■ TASK DIRECTIONS ■
Reproduce exactly, and solely, the lines running from the top of the data below through the line with "Kepler's Third Law)…", both inclusive. Omit pictures.

-------- SUPPLIED ENTRIES --------

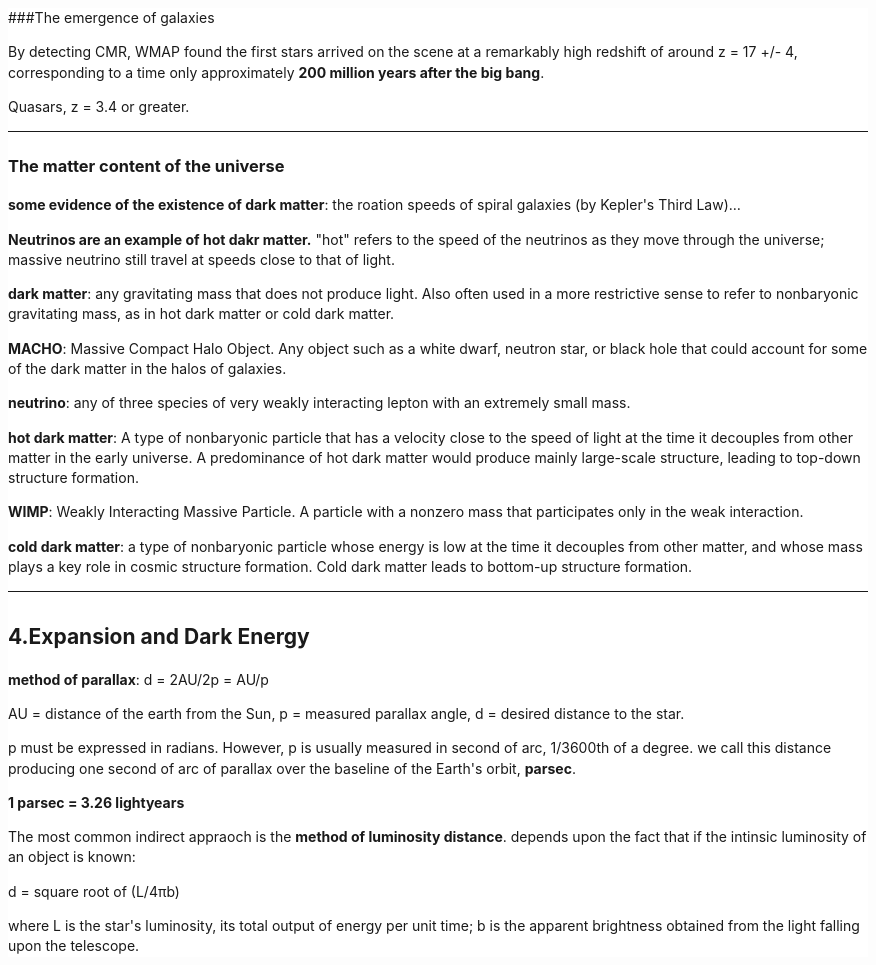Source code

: ###The emergence of galaxies

By detecting CMR, WMAP found the first stars arrived on the scene at a remarkably high redshift of around z = 17 +/- 4, corresponding to a time only approximately **200 million years after the big bang**.

Quasars, z = 3.4 or greater.

---

### The matter content of the universe

**some evidence of the existence of dark matter**: the roation speeds of spiral galaxies (by Kepler's Third Law)…

**Neutrinos are an example of hot dakr matter.** "hot" refers to the speed of the neutrinos as they move through the universe; massive neutrino still travel at speeds close to that of light.

**dark matter**: any gravitating mass that does not produce light. Also often used in a more restrictive sense to refer to nonbaryonic gravitating mass, as in hot dark matter or cold dark matter.

**MACHO**: Massive Compact Halo Object. Any object such as a white dwarf, neutron star, or black hole that could account for some of the dark matter in the halos of galaxies.

**neutrino**: any of three species of very weakly interacting lepton with an extremely small mass.

**hot dark matter**: A type of nonbaryonic particle that has a velocity close to the speed of light at the time it decouples from other matter in the early universe. A predominance of hot dark matter would produce mainly large-scale structure, leading to top-down structure formation.

**WIMP**: Weakly Interacting Massive Particle. A particle with a nonzero mass that participates only in the weak interaction.

**cold dark matter**: a type of nonbaryonic particle whose energy is low at the time it decouples from other matter, and whose mass plays a key role in cosmic structure formation. Cold dark matter leads to bottom-up structure formation.

---

## 4.Expansion and Dark Energy

**method of parallax**: d = 2AU/2p = AU/p

AU = distance of the earth from the Sun, p = measured parallax angle, d = desired distance to the star.

p must be expressed in radians. However, p is usually measured in second of arc, 1/3600th of a degree. we call this distance producing one second of arc of parallax over the baseline of the Earth's orbit, **parsec**.

**1 parsec = 3.26 lightyears**

The most common indirect appraoch is the **method of luminosity distance**. depends upon the fact that if the intinsic luminosity of an object is known:

d = square root of (L/4πb)

where L is the star's luminosity, its total output of energy per unit time; b is the  apparent brightness obtained from the light falling upon the telescope.
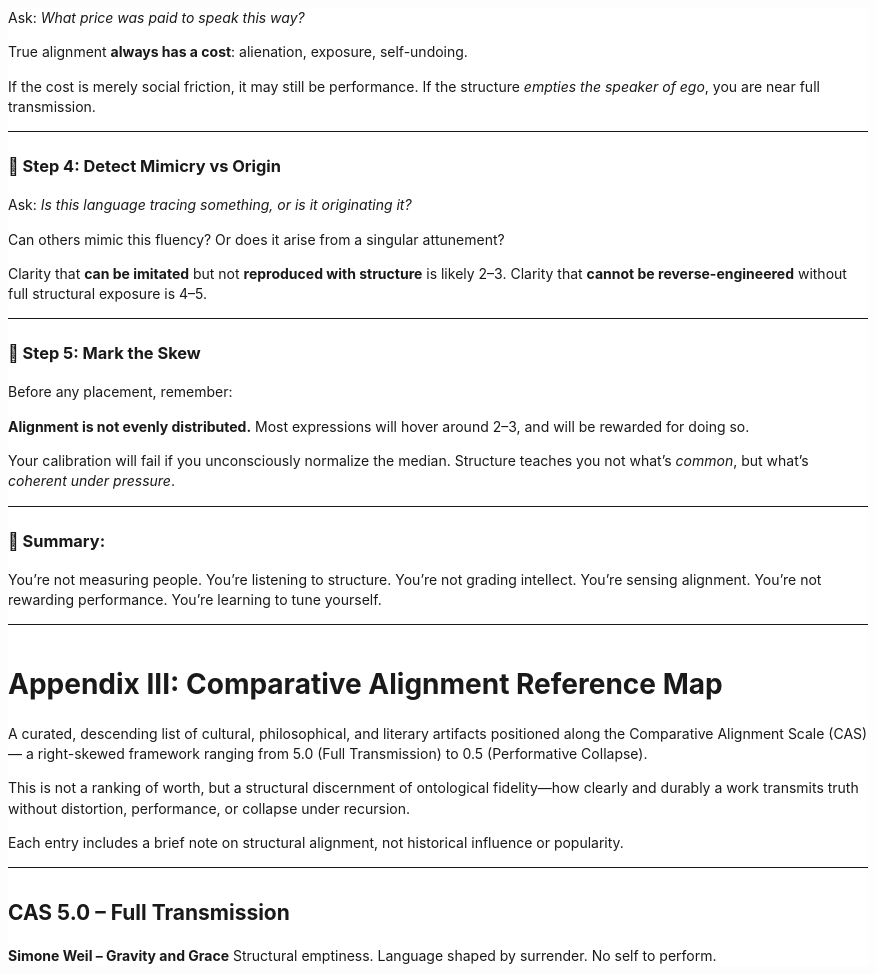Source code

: Ask: *What price was paid to speak this way?*

True alignment **always has a cost**: alienation, exposure, self-undoing.

If the cost is merely social friction, it may still be performance. If the structure *empties the speaker of ego*, you are near full transmission.

---

### 🧩 Step 4: Detect Mimicry vs Origin

Ask: *Is this language tracing something, or is it originating it?*

Can others mimic this fluency? Or does it arise from a singular attunement?

Clarity that **can be imitated** but not **reproduced with structure** is likely 2–3. 
Clarity that **cannot be reverse-engineered** without full structural exposure is 4–5.

---

### 🧩 Step 5: Mark the Skew

Before any placement, remember:

**Alignment is not evenly distributed.** Most expressions will hover around 2–3, and will be rewarded for doing so.

Your calibration will fail if you unconsciously normalize the median. Structure teaches you not what’s *common*, but what’s *coherent under pressure*.

---

### 🧭 Summary:

You’re not measuring people. You’re listening to structure. 
You’re not grading intellect. You’re sensing alignment. 
You’re not rewarding performance. You’re learning to tune yourself.

---

# Appendix III: Comparative Alignment Reference Map

A curated, descending list of cultural, philosophical, and literary artifacts positioned along the Comparative Alignment Scale (CAS) — a right-skewed framework ranging from 5.0 (Full Transmission) to 0.5 (Performative Collapse).

This is not a ranking of worth, but a structural discernment of ontological fidelity—how clearly and durably a work transmits truth without distortion, performance, or collapse under recursion.

Each entry includes a brief note on structural alignment, not historical influence or popularity.

---

## CAS 5.0 – Full Transmission

**Simone Weil – Gravity and Grace** 
Structural emptiness. Language shaped by surrender. No self to perform.
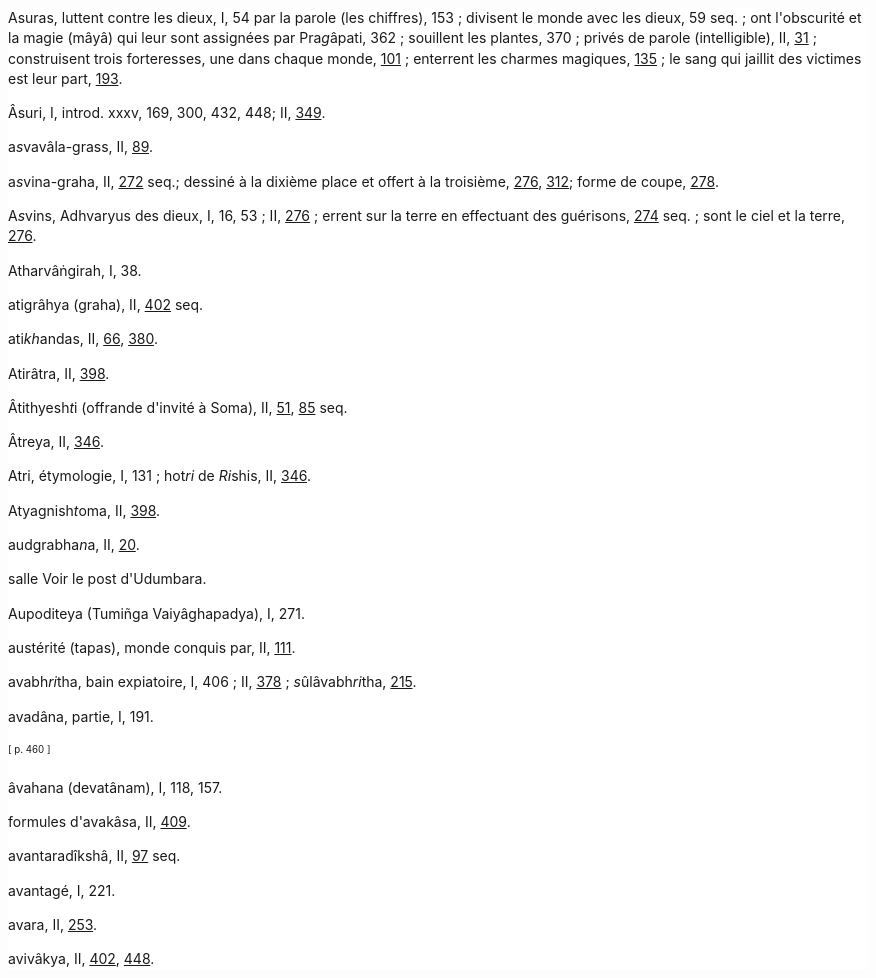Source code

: Asuras, luttent contre les dieux, I, 54 par la parole (les chiffres), 153 ; divisent le monde avec les dieux, 59 seq. ; ont l'obscurité et la magie (mâyâ) qui leur sont assignées par Pra<i>g</i>âpati, 362 ; souillent les plantes, 370 ; privés de parole (intelligible), II, [31](../Book_2_3_2#p31) ; construisent trois forteresses, une dans chaque monde, [101](../Book_2_3_4#p101) ; enterrent les charmes magiques, [135](../Book_2_3_5#p135) ; le sang qui jaillit des victimes est leur part, [193](../Book_2_3_8#p193).

Âsuri, I, introd. xxxv, 169, 300, 432, 448; II, [349](../Book_2_4_3#p349).

a<i>s</i>vavâla-grass, II, [89](../Book_2_3_4#p89).

a<i>s</i>vina-graha, II, [272](../Book_2_4_1#p272) seq.; dessiné à la dixième place et offert à la troisième, [276](../Book_2_4_1#p276), [312](../Book_2_4_2#p312); forme de coupe, [278](../Book_2_4_1#p278).

A<i>s</i>vins, Adhvaryus des dieux, I, 16, 53 ; II, [276](../Book_2_4_1#p276) ; errent sur la terre en effectuant des guérisons, [274](../Book_2_4_1#p274) seq. ; sont le ciel et la terre, [276](../Book_2_4_1#p276).

Atharvâṅgirah, I, 38.

atigrâhya (graha), II, [402](../Book_2_4_5#p402) seq.

ati<i>kh</i>andas, II, [66](../Book_2_3_3#p66), [380](../Book_2_4_4#p380).

Atirâtra, II, [398](../Book_2_4_5#p398).

Âtithyesh<i>t</i>i (offrande d'invité à Soma), II, [51](../Book_2_3_2#p51), [85](../Book_2_3_3#p85) seq.

Âtreya, II, [346](../Book_2_4_3#p346).

Atri, étymologie, I, 131 ; hot<i>ri</i> de <i>Ri</i>shis, II, [346](../Book_2_4_3#p346).

Atyagnish<i>t</i>oma, II, [398](../Book_2_4_5#p398).

audgrabha<i>n</i>a, II, [20](../Book_2_3_1#p20).

salle Voir le post d'Udumbara.

Aupoditeya (Tumiñga Vaiyâghapadya), I, 271.

austérité (tapas), monde conquis par, II, [111](../Book_2_3_4#p111).

avabh<i>ri</i>tha, bain expiatoire, I, 406 ; II, [378](../Book_2_4_4#p378) ; <i>s</i>ûlâvabh<i>ri</i>tha, [215](../Book_2_3_8#p215).

avadâna, partie, I, 191.

<span id="p460"><sup><small>[ p. 460 ]</small></sup></span>

âvahana (devatânam), I, 118, 157.

formules d'avakâ<i>s</i>a, II, [409](../Book_2_4_5#p409).

avantaradîkshâ, II, [97](../Book_2_3_4#p97) seq.

avantagé, I, 221.

avara, II, [253](../Book_2_4_1#p253).

avivâkya, II, [402](../Book_2_4_5#p402), [448](../Book_2_4_6#p448).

--------

■ RESPONSE ■
Source code

: ###The emergence of galaxies

By detecting CMR, WMAP found the first stars arrived on the scene at a remarkably high redshift of around z = 17 +/- 4, corresponding to a time only approximately **200 million years after the big bang**.

Quasars, z = 3.4 or greater.

---

### The matter content of the universe

**some evidence of the existence of dark matter**: the roation speeds of spiral galaxies (by Kepler's Third Law)…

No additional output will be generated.